The film’s inspiration, for me, resides in the twin worlds of motel cabin and house. The rooms themselves are stark, bright, featureless, anonymous and modern: models of the 20th-century American service economy. But the mouldering house on the hill behind comes from the 19th century, a dark suppressed history, a world of Edgar Allan Poe. The house is gloomy, cluttered, infested with a secret personality. As the door opens, you can almost smell the damp and furniture polish. On her brief, horrified tour, Lila finds a little toy rabbit (does Norman still take it to bed with him?) and Beethoven’s Eroica still on the turntable.

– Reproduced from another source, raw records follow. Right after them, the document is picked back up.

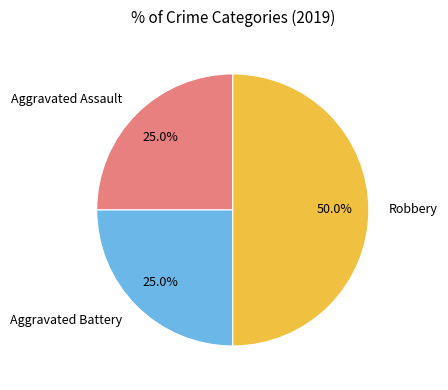

How many slices are in this pie chart?

3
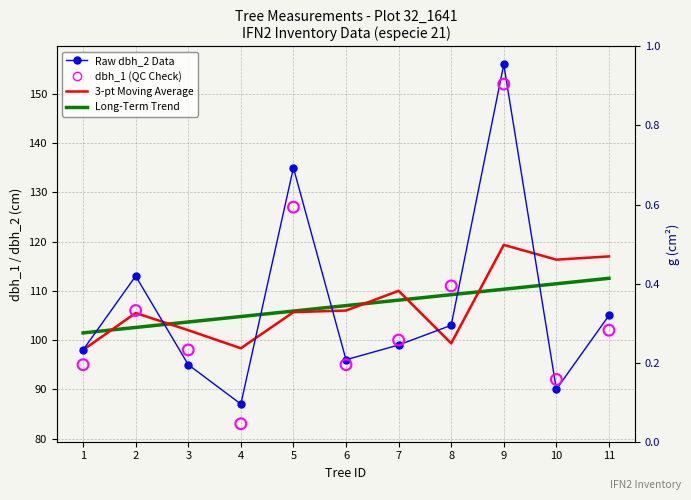

Is the value of Long-Term Trend at 1 greater than the value of dbh_1 (QC Check) at 9?

No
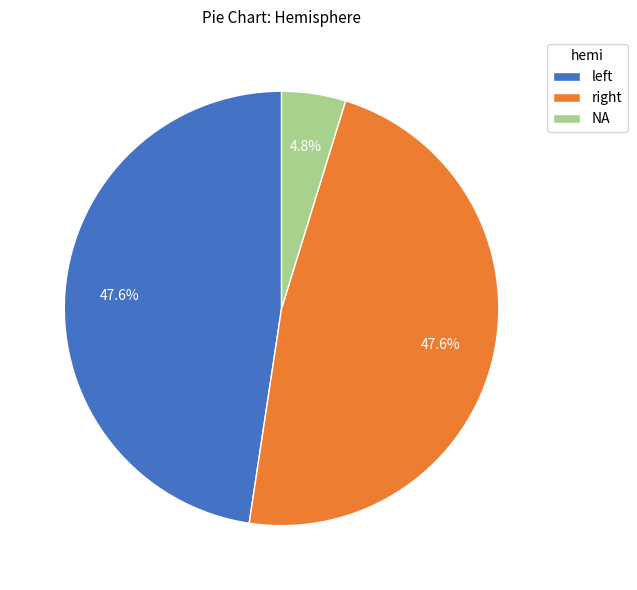

Does any single category account for the majority?

No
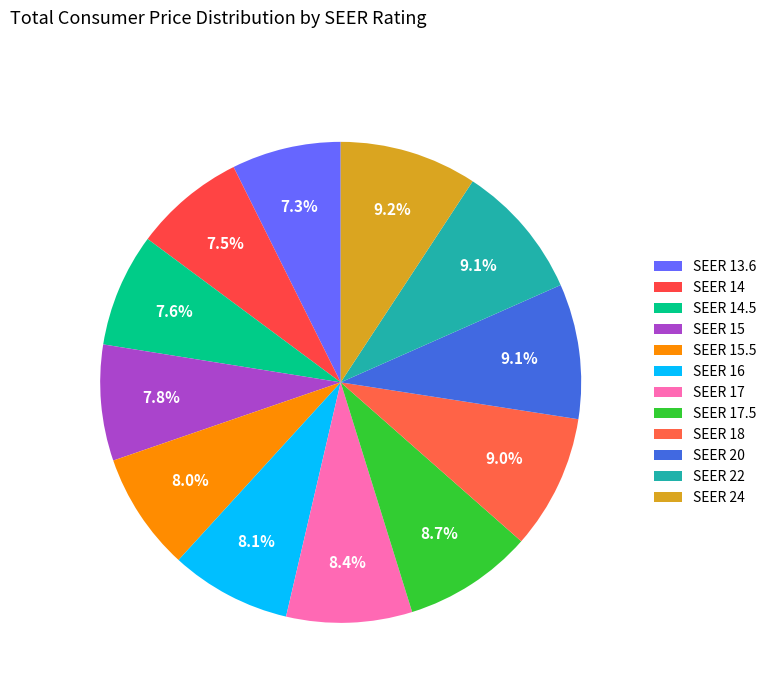

How many slices are in this pie chart?

12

As Marion undresses in cabin number one, Norman is the creepiest-ever boy next door, spying on her through a peephole. Earlier that evening, he’d invited her to supper: “I don’t set a fancy table, my kitchen’s awful homey!” Perkins turns the second syllable of “homey” into a weird, bashful, gulping little laugh, with a vulnerable, boyish grin. Has he rehearsed this unctuous line in his head? Did he use it on the other two missing women? Later, we will see his second grin, his mother’s grin: sinister and predatory and defiant, bared at the audience directly. And with pure outrageous chutzpah, Hitchcock superimposes the skull’s death’s-head subliminally on his grin, and then dissolves to the radiator grille of Marion’s recovered car. Was there ever a directorial flourish like it?
I sometimes wonder what happened the day after the theft, the wedding day of Tom Cassidy’s daughter. The ceremony probably took place in a church like the one from which we see Sheriff Al Chambers emerging after a Sunday service. Was Cassidy (so tremendously played by B-movie stalwart Frank Albertson) beaming and proprietorial and still unaware of his loss? Was he still complacently planning to announce the gift of a house at the reception? Or did he already know something was up? He and Lowery might have gone to the bank after they saw Marion on the street the day before. He might now be scowling and frowning on the wedding day he was unwilling to cancel, curtly shaking his head when his wife and daughter asked if anything was wrong. And the 18-year-old herself: is her sublime innocence the key to the whole thing? Lonely, frustrated Marion, who yearned for marriage and respectable love … perhaps something within her snapped with rage at the thought of this smug little rich girl and her unearned day of happiness. Part of the film’s genius is that this first psycho moment happens silently, invisibly, inside Marion’s head.